**Your instructions:** Please reproduce the entries exactly as they appear below, but not the pictures.

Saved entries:
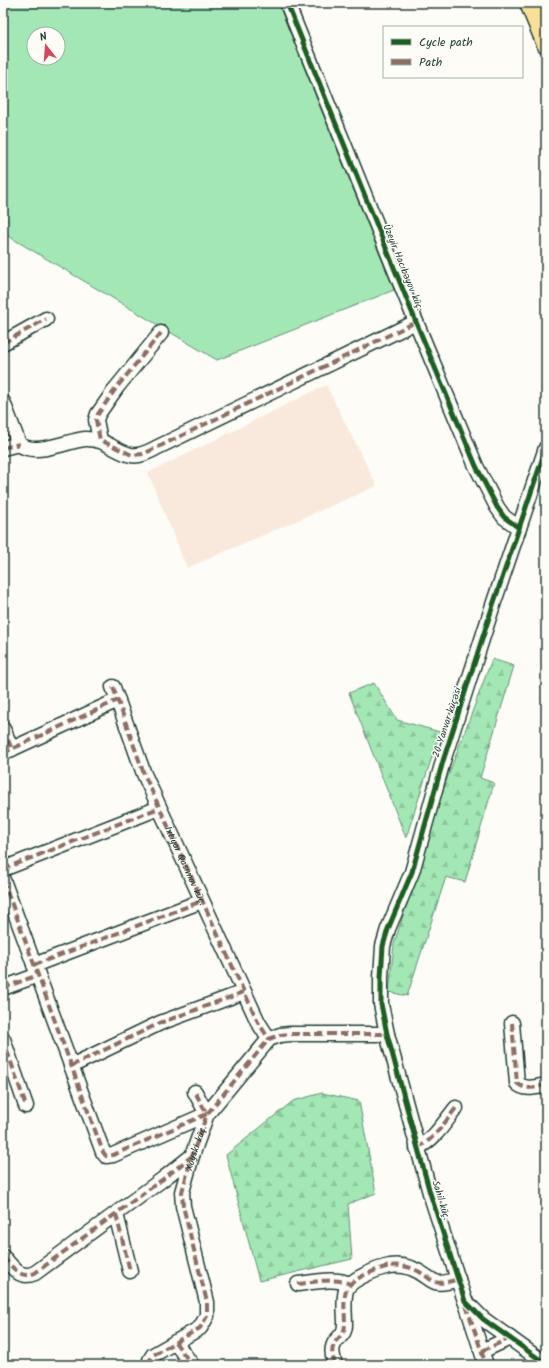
<svg xmlns="http://www.w3.org/2000/svg" width="549" height="1368" viewBox="0 0 549 1368" font-family="Kalam,sans-serif">
<defs>
<pattern id="forest-firs" width="22" height="20" patternUnits="userSpaceOnUse"><rect width="22" height="20" fill="#a3e8b4"/><path d="M5 1l3.5 6h-7zM16 11l3.5 6h-7z" fill="#8cc89b"/></pattern>
</defs>
<rect width="100%" height="100%" fill="#fdfcf7"/>
<filter id="ink" filterUnits="userSpaceOnUse"><feTurbulence type="fractalNoise" baseFrequency=".025" numOctaves="2"/><feDisplacementMap in="SourceGraphic" scale="8" xChannelSelector="R" yChannelSelector="G"/><feConvolveMatrix kernelMatrix="1 2 1 2 8 2 1 2 1" color-interpolation-filters="sRGB"/></filter>
<g filter="url(#ink)">
<polygon fill="#f8e9dc" points="326,385 377,486 187,568 148,473"/>
<g fill="url(#forest-firs)" stroke="#619274">
<polygon points="492,659 514,666 480,778 494,783 465,882 446,877 407,996 389,992 394,944 448,776"/>
<polygon points="374,683 397,720 440,732 406,838 349,693"/>
<polygon points="322,1093 359,1101 376,1193 348,1204 352,1259 259,1281 226,1155 293,1101"/>
</g>
<path fill="#a3e8b4" stroke="#619274" fill-rule="evenodd" d="M3,3h275l116,287 -177,70 -214,-127zM34,34h24v24h-24z"/>
<g fill="none" stroke-linecap="round" stroke-linejoin="round">
<g stroke="#1f3d34" stroke-width="17">
<g id="minor">
<polyline points="287,3 416,322 476,466 497,507 504,517 519,528"/>
<polyline points="3,343 46,319"/>
<path d="M3,402l16,42c16,13 47,-3 66,-5 20,-1 29,12 46,16 9,2 19,-4 27,-8l258,-125"/>
<polyline points="100,440 96,420 98,414 117,387 161,333"/>
<polyline points="3,448 19,444"/>
<polyline points="546,448 493,605 443,761 412,872 388,929 383,946 381,977 381,1004 387,1034 430,1193 465,1301 483,1319 546,1364"/>
<polyline points="113,687 144,774 258,1022 269,1039"/>
<polyline points="3,729 12,749"/>
<polyline points="3,753 118,700"/>
<polyline points="3,869 159,808"/>
<polyline points="3,880 103,1152 106,1156 113,1155 207,1114 195,1092"/>
<polyline points="34,965 202,901"/>
<polyline points="3,988 38,975"/>
<path d="M512,1023l5,60c8,8 19,4 29,2"/>
<polyline points="3,1039 26,1106"/>
<polyline points="71,1066 160,1023 244,992"/>
<path d="M417,1148c18,-9 27,-25 39,-40"/>
<polyline points="116,1214 130,1271"/>
<path d="M3,1257c10,10 16,23 32,16l128,-94 29,-23"/>
<path d="M298,1284c16,-2 37,-7 52,0"/>
<polyline points="466,1303 486,1365"/>
<polyline points="175,1342 192,1365"/>
<polyline points="482,1351 510,1338"/>
<polyline points="150,1365 150,1360 153,1355 200,1328 207,1316 207,1302 183,1206 182,1192 192,1156 207,1114 269,1039 280,1035 290,1034 387,1034"/>
<path d="M335,1365c-1,-5 -4,-13 -2,-18 2,-10 12,-9 12,-23 0,-11 -2,-23 1,-34 4,-11 33,-22 44,-24 7,-1 15,0 21,2 24,9 17,21 47,11"/>
</g>
</g>
<g stroke="#1f3d34" stroke-width="21">
<polyline id="major" points="529,3 546,44"/>
</g>
<use href="#minor" stroke="#fdfcf7" stroke-width="14"/>
<use href="#major" stroke="#fadf96" stroke-width="18"/>
<g stroke="#8d6e63" stroke-width="4" stroke-dasharray="8 4" stroke-linecap="butt">
<polyline points="161,333 117,387 98,414 96,420 100,440 132,455 143,454 158,447 416,322"/>
<polyline points="3,343 46,319"/>
<polyline points="3,448 19,444"/>
<path id="s1" d="M113,687l31,87 114,248 11,17"/>
<polyline points="3,729 12,749"/>
<polyline points="3,753 118,700"/>
<polyline points="3,869 159,808"/>
<polyline points="3,880 103,1152 106,1156 113,1155 207,1114 195,1092"/>
<polyline points="34,965 202,901"/>
<polyline points="3,988 38,975"/>
<path d="M512,1023l5,60c8,8 19,4 29,2"/>
<polyline points="3,1039 26,1106"/>
<polyline points="71,1066 160,1023 244,992"/>
<path d="M417,1148c18,-9 27,-25 39,-40"/>
<polyline points="116,1214 130,1271"/>
<path d="M3,1257c10,10 16,23 32,16l128,-94 29,-23"/>
<path d="M298,1284c16,-2 37,-7 52,0"/>
<polyline points="466,1305 486,1365"/>
<polyline points="175,1342 192,1365"/>
<polyline points="482,1351 510,1338"/>
<path id="s2" d="M150,1365v-5l3,-5 47,-27 7,-12v-14l-24,-96 -1,-14 10,-36 15,-42 62,-75 11,-4 10,-1h97"/>
<path d="M335,1365c-1,-5 -4,-13 -2,-18 2,-10 12,-9 12,-23 0,-11 -2,-23 1,-34 4,-11 33,-22 44,-24 7,-1 15,0 21,2 24,9 17,21 47,11"/>
</g>
<g stroke="#fdfcf7" stroke-width="8">
<g id="cycleway">
<polyline points="287,3 416,322 476,466 497,507 504,517 519,528"/>
<polyline points="546,448 493,605 443,761 412,872 388,929 383,946 381,977 381,1004 387,1034 430,1193 465,1301 483,1319 546,1364"/>
</g>
</g>
<use href="#cycleway" stroke="#1b5e20" stroke-width="5"/>
</g>
</g>
<g text-anchor="middle" stroke-width="3" stroke-linejoin="round" paint-order="stroke">
<g font-size="10" fill="#1f3d34" stroke="#fdfcf7">
<text transform="translate(404 267) rotate(68)" y="4">Üzeyir Hacıbəyov küç.</text>
<text transform="translate(446 722) rotate(-72)" y="4">20 Yanvar küçəsi</text>
<text dy="4" stroke="none"><textPath href="#s1" startOffset="193">İxtiyar Qasımov küç.</textPath></text>
<text dy="4" stroke="none"><textPath href="#s2" startOffset="252">Xoyski küç.</textPath></text>
<text transform="translate(442 1200) rotate(73)" y="4">Sahil küç.</text>
</g>
</g>
<rect width="549" height="1368" fill="none" stroke="#fdfcf7" stroke-width="16"/>
<rect x="8" y="8" width="533" height="1352" fill="none" stroke="#1f3d34" stroke-width="1.5" filter="url(#ink)"/>
<rect x="383" y="26" width="140" height="52" fill="#fdfcf7" stroke="#a4b0a9"/>
<rect x="391" y="39" width="20" height="6" fill="#1b5e20" stroke="#a4b0a9"/>
<text x="419" y="46" font-size="12" fill="#1f3d34">Cycle path</text>
<rect x="391" y="59" width="20" height="6" fill="#8d6e63" stroke="#a4b0a9"/>
<text x="419" y="66" font-size="12" fill="#1f3d34">Path</text>
<g transform="translate(46 46) rotate(343)"><circle r="19" fill="#fdfcf7" stroke="#a4b0a9"/>
<path d="M0-3L7 15L0 10L-7 15Z" fill="#d1495b"/>
<text y="-6" font-size="11" font-weight="bold" text-anchor="middle" fill="#1f3d34">N</text>
</g>
</svg>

**Response to the exercise:**
<svg xmlns="http://www.w3.org/2000/svg" width="549" height="1368" viewBox="0 0 549 1368" font-family="Kalam,sans-serif">
<defs>
<pattern id="forest-firs" width="22" height="20" patternUnits="userSpaceOnUse"><rect width="22" height="20" fill="#a3e8b4"/><path d="M5 1l3.5 6h-7zM16 11l3.5 6h-7z" fill="#8cc89b"/></pattern>
</defs>
<rect width="100%" height="100%" fill="#fdfcf7"/>
<filter id="ink" filterUnits="userSpaceOnUse"><feTurbulence type="fractalNoise" baseFrequency=".025" numOctaves="2"/><feDisplacementMap in="SourceGraphic" scale="8" xChannelSelector="R" yChannelSelector="G"/><feConvolveMatrix kernelMatrix="1 2 1 2 8 2 1 2 1" color-interpolation-filters="sRGB"/></filter>
<g filter="url(#ink)">
<polygon fill="#f8e9dc" points="326,385 377,486 187,568 148,473"/>
<g fill="url(#forest-firs)" stroke="#619274">
<polygon points="492,659 514,666 480,778 494,783 465,882 446,877 407,996 389,992 394,944 448,776"/>
<polygon points="374,683 397,720 440,732 406,838 349,693"/>
<polygon points="322,1093 359,1101 376,1193 348,1204 352,1259 259,1281 226,1155 293,1101"/>
</g>
<path fill="#a3e8b4" stroke="#619274" fill-rule="evenodd" d="M3,3h275l116,287 -177,70 -214,-127zM34,34h24v24h-24z"/>
<g fill="none" stroke-linecap="round" stroke-linejoin="round">
<g stroke="#1f3d34" stroke-width="17">
<g id="minor">
<polyline points="287,3 416,322 476,466 497,507 504,517 519,528"/>
<polyline points="3,343 46,319"/>
<path d="M3,402l16,42c16,13 47,-3 66,-5 20,-1 29,12 46,16 9,2 19,-4 27,-8l258,-125"/>
<polyline points="100,440 96,420 98,414 117,387 161,333"/>
<polyline points="3,448 19,444"/>
<polyline points="546,448 493,605 443,761 412,872 388,929 383,946 381,977 381,1004 387,1034 430,1193 465,1301 483,1319 546,1364"/>
<polyline points="113,687 144,774 258,1022 269,1039"/>
<polyline points="3,729 12,749"/>
<polyline points="3,753 118,700"/>
<polyline points="3,869 159,808"/>
<polyline points="3,880 103,1152 106,1156 113,1155 207,1114 195,1092"/>
<polyline points="34,965 202,901"/>
<polyline points="3,988 38,975"/>
<path d="M512,1023l5,60c8,8 19,4 29,2"/>
<polyline points="3,1039 26,1106"/>
<polyline points="71,1066 160,1023 244,992"/>
<path d="M417,1148c18,-9 27,-25 39,-40"/>
<polyline points="116,1214 130,1271"/>
<path d="M3,1257c10,10 16,23 32,16l128,-94 29,-23"/>
<path d="M298,1284c16,-2 37,-7 52,0"/>
<polyline points="466,1303 486,1365"/>
<polyline points="175,1342 192,1365"/>
<polyline points="482,1351 510,1338"/>
<polyline points="150,1365 150,1360 153,1355 200,1328 207,1316 207,1302 183,1206 182,1192 192,1156 207,1114 269,1039 280,1035 290,1034 387,1034"/>
<path d="M335,1365c-1,-5 -4,-13 -2,-18 2,-10 12,-9 12,-23 0,-11 -2,-23 1,-34 4,-11 33,-22 44,-24 7,-1 15,0 21,2 24,9 17,21 47,11"/>
</g>
</g>
<g stroke="#1f3d34" stroke-width="21">
<polyline id="major" points="529,3 546,44"/>
</g>
<use href="#minor" stroke="#fdfcf7" stroke-width="14"/>
<use href="#major" stroke="#fadf96" stroke-width="18"/>
<g stroke="#8d6e63" stroke-width="4" stroke-dasharray="8 4" stroke-linecap="butt">
<polyline points="161,333 117,387 98,414 96,420 100,440 132,455 143,454 158,447 416,322"/>
<polyline points="3,343 46,319"/>
<polyline points="3,448 19,444"/>
<path id="s1" d="M113,687l31,87 114,248 11,17"/>
<polyline points="3,729 12,749"/>
<polyline points="3,753 118,700"/>
<polyline points="3,869 159,808"/>
<polyline points="3,880 103,1152 106,1156 113,1155 207,1114 195,1092"/>
<polyline points="34,965 202,901"/>
<polyline points="3,988 38,975"/>
<path d="M512,1023l5,60c8,8 19,4 29,2"/>
<polyline points="3,1039 26,1106"/>
<polyline points="71,1066 160,1023 244,992"/>
<path d="M417,1148c18,-9 27,-25 39,-40"/>
<polyline points="116,1214 130,1271"/>
<path d="M3,1257c10,10 16,23 32,16l128,-94 29,-23"/>
<path d="M298,1284c16,-2 37,-7 52,0"/>
<polyline points="466,1305 486,1365"/>
<polyline points="175,1342 192,1365"/>
<polyline points="482,1351 510,1338"/>
<path id="s2" d="M150,1365v-5l3,-5 47,-27 7,-12v-14l-24,-96 -1,-14 10,-36 15,-42 62,-75 11,-4 10,-1h97"/>
<path d="M335,1365c-1,-5 -4,-13 -2,-18 2,-10 12,-9 12,-23 0,-11 -2,-23 1,-34 4,-11 33,-22 44,-24 7,-1 15,0 21,2 24,9 17,21 47,11"/>
</g>
<g stroke="#fdfcf7" stroke-width="8">
<g id="cycleway">
<polyline points="287,3 416,322 476,466 497,507 504,517 519,528"/>
<polyline points="546,448 493,605 443,761 412,872 388,929 383,946 381,977 381,1004 387,1034 430,1193 465,1301 483,1319 546,1364"/>
</g>
</g>
<use href="#cycleway" stroke="#1b5e20" stroke-width="5"/>
</g>
</g>
<g text-anchor="middle" stroke-width="3" stroke-linejoin="round" paint-order="stroke">
<g font-size="10" fill="#1f3d34" stroke="#fdfcf7">
<text transform="translate(404 267) rotate(68)" y="4">Üzeyir Hacıbəyov küç.</text>
<text transform="translate(446 722) rotate(-72)" y="4">20 Yanvar küçəsi</text>
<text dy="4" stroke="none"><textPath href="#s1" startOffset="193">İxtiyar Qasımov küç.</textPath></text>
<text dy="4" stroke="none"><textPath href="#s2" startOffset="252">Xoyski küç.</textPath></text>
<text transform="translate(442 1200) rotate(73)" y="4">Sahil küç.</text>
</g>
</g>
<rect width="549" height="1368" fill="none" stroke="#fdfcf7" stroke-width="16"/>
<rect x="8" y="8" width="533" height="1352" fill="none" stroke="#1f3d34" stroke-width="1.5" filter="url(#ink)"/>
<rect x="383" y="26" width="140" height="52" fill="#fdfcf7" stroke="#a4b0a9"/>
<rect x="391" y="39" width="20" height="6" fill="#1b5e20" stroke="#a4b0a9"/>
<text x="419" y="46" font-size="12" fill="#1f3d34">Cycle path</text>
<rect x="391" y="59" width="20" height="6" fill="#8d6e63" stroke="#a4b0a9"/>
<text x="419" y="66" font-size="12" fill="#1f3d34">Path</text>
<g transform="translate(46 46) rotate(343)"><circle r="19" fill="#fdfcf7" stroke="#a4b0a9"/>
<path d="M0-3L7 15L0 10L-7 15Z" fill="#d1495b"/>
<text y="-6" font-size="11" font-weight="bold" text-anchor="middle" fill="#1f3d34">N</text>
</g>
</svg>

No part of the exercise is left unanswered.